TASK BRIEF: From the listing below, extract every line in which the word "sized" appears.

☆ ☆ ☆ ☆ ☆

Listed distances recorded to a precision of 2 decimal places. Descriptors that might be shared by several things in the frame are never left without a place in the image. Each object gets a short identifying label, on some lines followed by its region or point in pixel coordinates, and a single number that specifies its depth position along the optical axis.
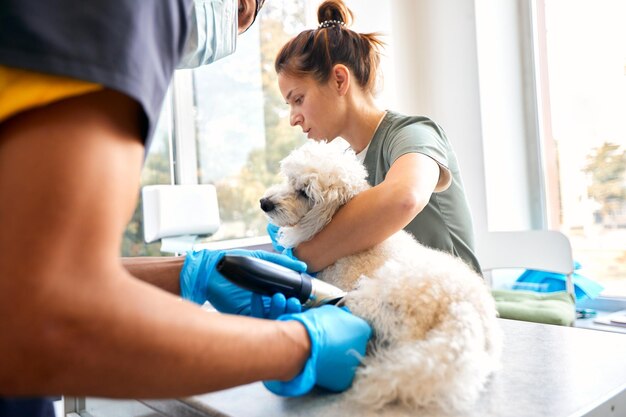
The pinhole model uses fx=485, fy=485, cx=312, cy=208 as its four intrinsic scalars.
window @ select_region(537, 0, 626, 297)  2.36
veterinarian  0.27
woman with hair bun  1.00
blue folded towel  2.24
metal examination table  0.54
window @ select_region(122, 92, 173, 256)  1.87
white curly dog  0.53
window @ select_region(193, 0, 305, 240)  2.13
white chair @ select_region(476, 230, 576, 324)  2.03
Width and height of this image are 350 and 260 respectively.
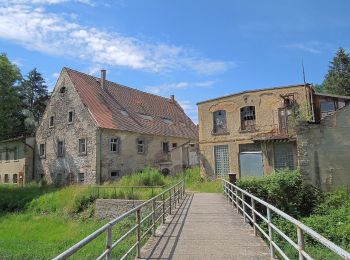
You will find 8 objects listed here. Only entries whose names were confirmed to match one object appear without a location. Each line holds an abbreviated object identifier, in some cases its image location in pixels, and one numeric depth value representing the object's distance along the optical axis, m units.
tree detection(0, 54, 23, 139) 30.09
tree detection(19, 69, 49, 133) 54.69
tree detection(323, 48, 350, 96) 46.78
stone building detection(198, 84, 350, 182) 25.12
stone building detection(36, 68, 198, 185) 30.56
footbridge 5.25
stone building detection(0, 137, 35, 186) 35.31
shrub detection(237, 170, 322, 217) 17.41
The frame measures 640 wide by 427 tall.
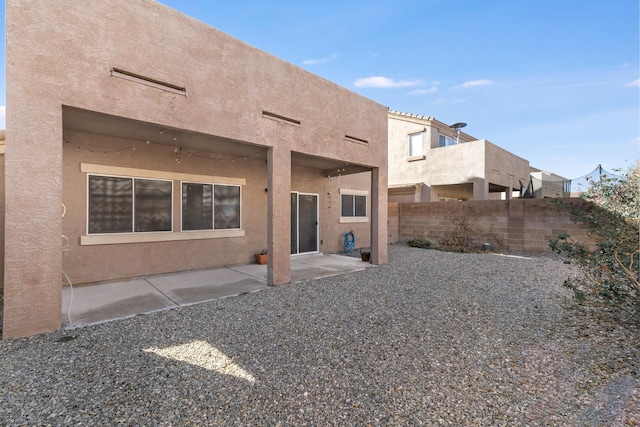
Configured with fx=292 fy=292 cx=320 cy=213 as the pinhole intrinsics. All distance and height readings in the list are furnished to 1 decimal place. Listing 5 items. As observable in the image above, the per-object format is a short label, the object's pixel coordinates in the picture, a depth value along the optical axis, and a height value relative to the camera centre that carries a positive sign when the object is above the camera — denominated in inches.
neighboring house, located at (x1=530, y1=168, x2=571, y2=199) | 885.0 +83.5
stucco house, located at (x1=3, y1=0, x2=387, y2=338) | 151.6 +57.9
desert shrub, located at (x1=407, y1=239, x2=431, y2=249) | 508.7 -55.8
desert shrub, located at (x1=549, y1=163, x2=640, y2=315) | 141.9 -24.6
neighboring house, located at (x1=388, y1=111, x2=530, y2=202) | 642.2 +114.7
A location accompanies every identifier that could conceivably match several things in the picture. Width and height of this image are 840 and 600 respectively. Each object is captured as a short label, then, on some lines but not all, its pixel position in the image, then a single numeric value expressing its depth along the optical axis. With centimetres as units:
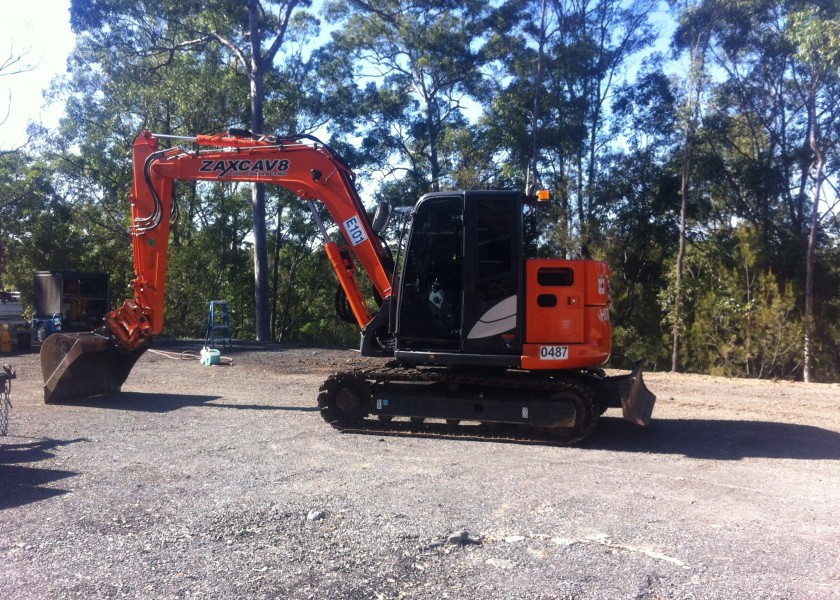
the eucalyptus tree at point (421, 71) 3164
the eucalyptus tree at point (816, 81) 2034
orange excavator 841
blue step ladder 2038
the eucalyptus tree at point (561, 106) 2905
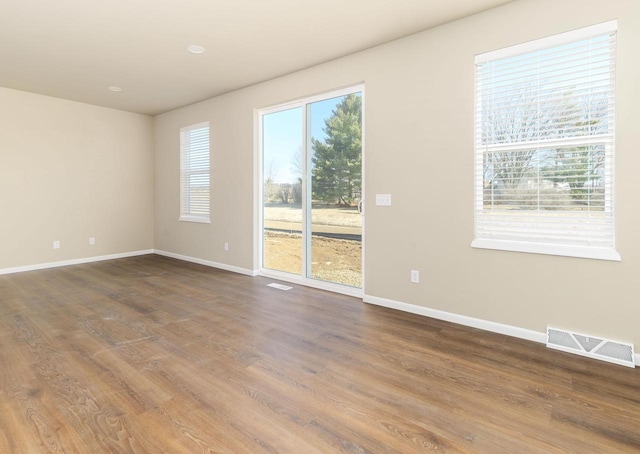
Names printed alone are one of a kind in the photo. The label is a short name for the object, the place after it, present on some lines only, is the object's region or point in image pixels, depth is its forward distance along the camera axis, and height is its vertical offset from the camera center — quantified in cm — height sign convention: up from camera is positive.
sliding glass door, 392 +38
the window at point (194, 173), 563 +80
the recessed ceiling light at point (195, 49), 350 +178
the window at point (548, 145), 242 +56
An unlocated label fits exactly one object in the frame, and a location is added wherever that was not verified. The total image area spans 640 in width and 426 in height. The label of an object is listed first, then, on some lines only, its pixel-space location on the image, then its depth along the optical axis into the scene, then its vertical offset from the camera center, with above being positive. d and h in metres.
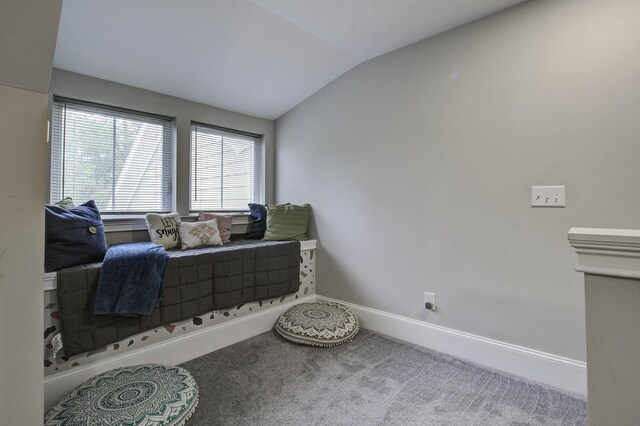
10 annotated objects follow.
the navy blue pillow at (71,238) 1.68 -0.10
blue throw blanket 1.70 -0.35
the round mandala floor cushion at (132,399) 1.36 -0.87
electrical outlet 2.28 -0.61
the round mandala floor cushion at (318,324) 2.32 -0.84
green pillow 2.93 -0.02
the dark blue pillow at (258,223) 3.10 -0.03
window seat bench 1.64 -0.56
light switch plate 1.78 +0.13
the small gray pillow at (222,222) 2.78 -0.02
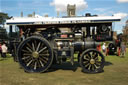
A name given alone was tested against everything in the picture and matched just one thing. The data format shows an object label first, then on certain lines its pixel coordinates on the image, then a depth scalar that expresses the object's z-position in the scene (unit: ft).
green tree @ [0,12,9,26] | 191.68
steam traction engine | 22.52
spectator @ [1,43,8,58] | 43.27
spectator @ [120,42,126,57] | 47.12
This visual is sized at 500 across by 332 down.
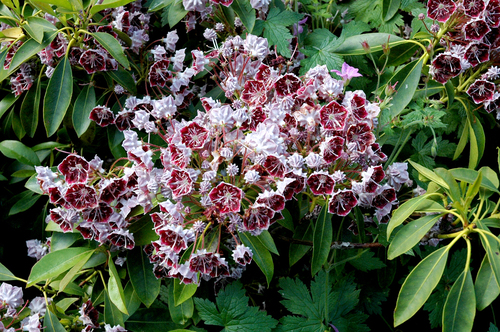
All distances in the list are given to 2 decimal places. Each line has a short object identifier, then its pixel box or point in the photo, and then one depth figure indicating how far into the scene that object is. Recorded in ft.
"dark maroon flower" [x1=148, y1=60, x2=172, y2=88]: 2.77
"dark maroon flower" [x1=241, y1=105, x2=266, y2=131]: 2.55
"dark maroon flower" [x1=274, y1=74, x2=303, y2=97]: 2.57
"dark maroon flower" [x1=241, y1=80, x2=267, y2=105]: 2.59
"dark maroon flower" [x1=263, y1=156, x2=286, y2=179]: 2.38
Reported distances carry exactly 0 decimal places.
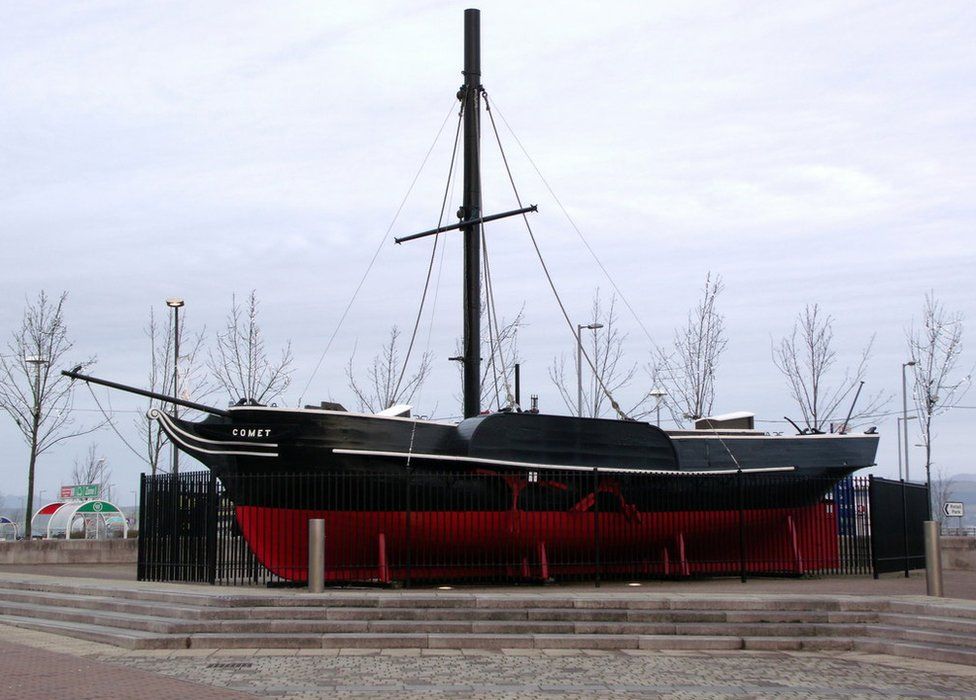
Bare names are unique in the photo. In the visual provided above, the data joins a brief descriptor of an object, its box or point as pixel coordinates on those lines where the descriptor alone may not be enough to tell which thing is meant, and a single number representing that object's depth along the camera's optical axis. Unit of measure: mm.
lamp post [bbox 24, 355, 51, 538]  33250
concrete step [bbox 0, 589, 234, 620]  14742
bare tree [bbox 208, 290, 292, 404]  36503
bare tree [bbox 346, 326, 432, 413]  38906
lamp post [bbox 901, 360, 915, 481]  47431
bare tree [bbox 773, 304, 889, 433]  37031
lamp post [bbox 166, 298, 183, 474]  30248
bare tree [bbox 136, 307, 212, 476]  37156
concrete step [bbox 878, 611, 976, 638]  13668
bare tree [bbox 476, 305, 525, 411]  34962
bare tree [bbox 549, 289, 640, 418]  39469
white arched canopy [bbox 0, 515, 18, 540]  50844
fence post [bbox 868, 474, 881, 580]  20562
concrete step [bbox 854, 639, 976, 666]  12901
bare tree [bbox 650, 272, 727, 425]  37000
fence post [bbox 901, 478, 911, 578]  21812
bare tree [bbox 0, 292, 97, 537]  33844
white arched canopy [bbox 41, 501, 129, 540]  33625
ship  18781
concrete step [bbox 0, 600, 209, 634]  14344
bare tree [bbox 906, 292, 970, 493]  33562
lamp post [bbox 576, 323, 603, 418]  36909
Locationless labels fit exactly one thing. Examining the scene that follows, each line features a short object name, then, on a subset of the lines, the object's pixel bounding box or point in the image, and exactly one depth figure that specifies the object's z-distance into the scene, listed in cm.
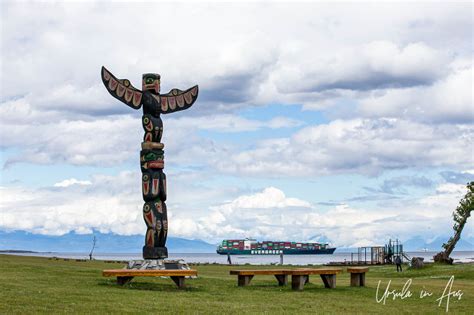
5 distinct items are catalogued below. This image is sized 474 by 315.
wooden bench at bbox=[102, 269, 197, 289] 2711
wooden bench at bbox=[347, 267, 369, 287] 3078
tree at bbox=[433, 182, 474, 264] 6112
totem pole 3259
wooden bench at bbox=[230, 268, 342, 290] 2844
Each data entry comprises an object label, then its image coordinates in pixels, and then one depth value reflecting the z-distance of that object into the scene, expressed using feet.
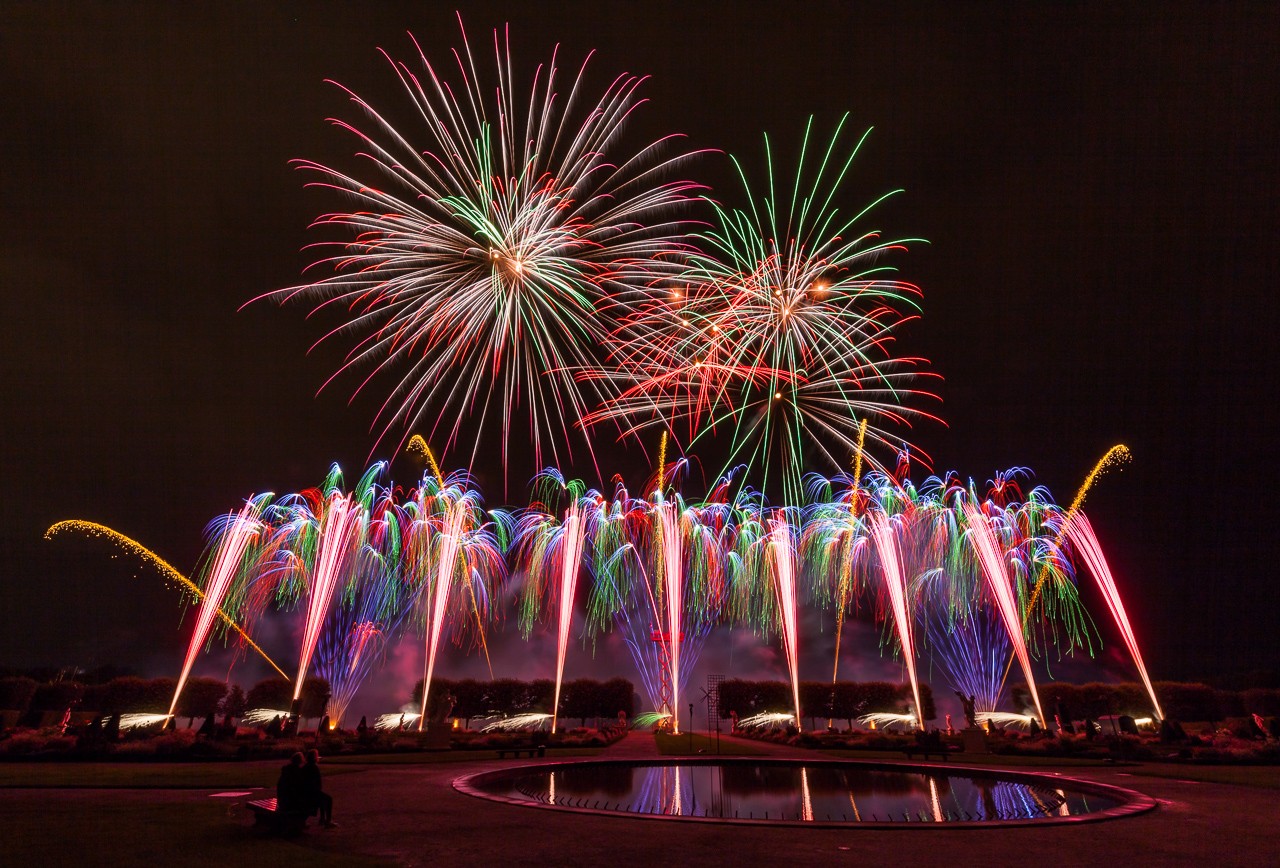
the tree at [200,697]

☆ ☆ ☆ ☆ ☆

SOLUTION FOR THIS TASK:
This visual is sized at 500 across by 332 down.
5 distinct items are catalogued below. This image is sized 474 by 315.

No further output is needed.